You’re kidding, right?

The New York Draft Riots – “The largest civil insurrection in American history other than the Civil War itself” which “degraged into a virtual racial pogrom, with uncounted numbers of blacks murdered in the streets.”

The Springfield Race Riot of 1908 – “Anti-black race riots in northern cities were nothing new in the first decade of the twentieth century. White hostility towards blacks was just as strong in the North as the South in this period. Segregation of the races was frequent in the North, and in Springfield and elsewhere blacks were barred from many restaurants, hotels, parks, and other public facilities. Numerous race riots had occurred in the North as early as the first half of the 1800s.”

The Haymarket Riot.

The Pullman Strike.

Pennsylavania mine violence.

Sacco and Vanzetti.

It must be nice to know so little about your own history that you can blithely claim a complete allegiance to progressivism, without violence or stridency. Don’t let a little thing like historical fact get in your way.

You are correct that, overall, white voters supported McCain by 12 percentage points over Obama. That’s the figure that CNN gives also. The question, though, is how that 12 percent was distributed.

I couldn’t find any convenient table for the state-by-state distribution of the white vote, so i went to CNN’s election results website and got the figures for myself. Here are the results, ordered from lowest to highest by percentage votes for Obama:



St.	BO	JM

AL	10	88
MS	11	88
LA	14	84
GA	23	76
SC	26	73
TX	26	73
OK	29	71
AR	30	68
UT	31	66
AK	32	65
WY	32	66
ID	33	65
TN	34	63
NC	35	64
KY	36	63
NE	39	59
VA	39	60
AZ	40	59
KS	40	59
SD	41	56
WV	41	57
FL	42	56
MO	42	57
NM	42	56
ND	42	55
IN	45	54
MT	45	52
NV	45	53
OH	46	52
MD	47	49
PA	48	51
NJ	49	50
CO	50	48
CT	51	46
IL	51	48
IA	51	47
MI	51	47
CA	52	46
NY	52	46
DE	53	45
MN	53	46
NH	54	44
WI	54	45
MA	57	42
WA	57	41
ME	58	40
RI	58	39
OR	59	41
VT	68	31
HI	70	27
DC	86	12


For those who find columns of numbers a bit overwhwelming, and prefer a visual representation, i also fired up Photoshop and made a map.

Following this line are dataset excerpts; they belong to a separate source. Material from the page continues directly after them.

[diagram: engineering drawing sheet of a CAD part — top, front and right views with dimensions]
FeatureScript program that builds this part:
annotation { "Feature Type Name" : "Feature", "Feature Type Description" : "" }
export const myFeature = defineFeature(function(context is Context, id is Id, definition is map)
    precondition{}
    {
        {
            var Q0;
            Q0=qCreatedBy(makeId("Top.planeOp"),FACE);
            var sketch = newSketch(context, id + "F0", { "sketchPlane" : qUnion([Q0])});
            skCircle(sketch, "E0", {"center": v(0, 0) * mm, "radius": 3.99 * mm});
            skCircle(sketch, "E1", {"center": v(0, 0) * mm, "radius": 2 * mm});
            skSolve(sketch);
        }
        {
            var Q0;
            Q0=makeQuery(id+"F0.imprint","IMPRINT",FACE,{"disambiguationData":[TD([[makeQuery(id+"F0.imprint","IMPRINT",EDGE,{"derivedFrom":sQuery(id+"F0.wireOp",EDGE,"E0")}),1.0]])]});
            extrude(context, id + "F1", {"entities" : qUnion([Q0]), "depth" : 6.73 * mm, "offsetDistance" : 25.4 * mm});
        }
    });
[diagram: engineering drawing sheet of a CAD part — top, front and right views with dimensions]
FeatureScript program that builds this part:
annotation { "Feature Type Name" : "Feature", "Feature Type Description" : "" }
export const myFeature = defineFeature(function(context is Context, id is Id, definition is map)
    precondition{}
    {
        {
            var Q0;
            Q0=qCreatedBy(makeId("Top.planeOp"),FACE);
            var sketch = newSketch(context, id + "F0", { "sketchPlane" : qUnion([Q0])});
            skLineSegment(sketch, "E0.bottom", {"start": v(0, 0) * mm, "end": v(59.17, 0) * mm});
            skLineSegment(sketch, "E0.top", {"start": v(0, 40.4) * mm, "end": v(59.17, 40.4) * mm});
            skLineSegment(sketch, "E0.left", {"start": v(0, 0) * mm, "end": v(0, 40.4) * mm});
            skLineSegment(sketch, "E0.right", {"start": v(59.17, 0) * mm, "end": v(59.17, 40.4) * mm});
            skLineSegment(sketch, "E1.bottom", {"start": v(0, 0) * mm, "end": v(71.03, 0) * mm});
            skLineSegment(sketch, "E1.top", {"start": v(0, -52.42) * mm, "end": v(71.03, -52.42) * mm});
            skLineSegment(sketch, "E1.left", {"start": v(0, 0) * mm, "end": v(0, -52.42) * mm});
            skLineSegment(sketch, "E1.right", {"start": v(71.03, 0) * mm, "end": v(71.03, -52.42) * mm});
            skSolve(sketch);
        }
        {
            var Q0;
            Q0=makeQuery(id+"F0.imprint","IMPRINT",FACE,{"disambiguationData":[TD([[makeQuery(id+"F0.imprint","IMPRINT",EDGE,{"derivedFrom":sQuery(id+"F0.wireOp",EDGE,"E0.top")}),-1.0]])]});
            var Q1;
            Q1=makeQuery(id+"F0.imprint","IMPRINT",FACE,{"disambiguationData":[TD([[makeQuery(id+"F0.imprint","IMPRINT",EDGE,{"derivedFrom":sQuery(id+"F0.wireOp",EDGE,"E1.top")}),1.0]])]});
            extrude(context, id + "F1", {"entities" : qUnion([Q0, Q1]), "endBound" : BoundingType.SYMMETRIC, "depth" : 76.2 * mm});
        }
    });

Now, do i think that these figures mean that white southerners are racist? No, i don’t. As What Exit? points out, whites in those southern states have tended to vote heavily Republican in recent elections, when the Democratic candidate was white. Also, i’ve argued in the past that the huge black vote FOR Obama is not an indicator of racism (for much the same reason), and i still believe that.

I simply want to point out that making the statistical observation that “McCain beat Obama by a 12 point margin…all white voters” is a rather simplistic and misleading assertion in the context of this thread, given that the figures show that:

(a) there were 17 states plus DC where the majority of whites supported Obama, and none of those states were part of the Confederacy. The only one that was part of the pre-Civil War South is Delaware.

(b) of the states where the majority of white supported McCain, the most overwhelming imbalances occurred in a line from Texas across to South Carolina.

Again, i don’t think this means what the OP asserts, but it also puts something of a damper on your implication that white support for McCain was somehow even balanced across the nation.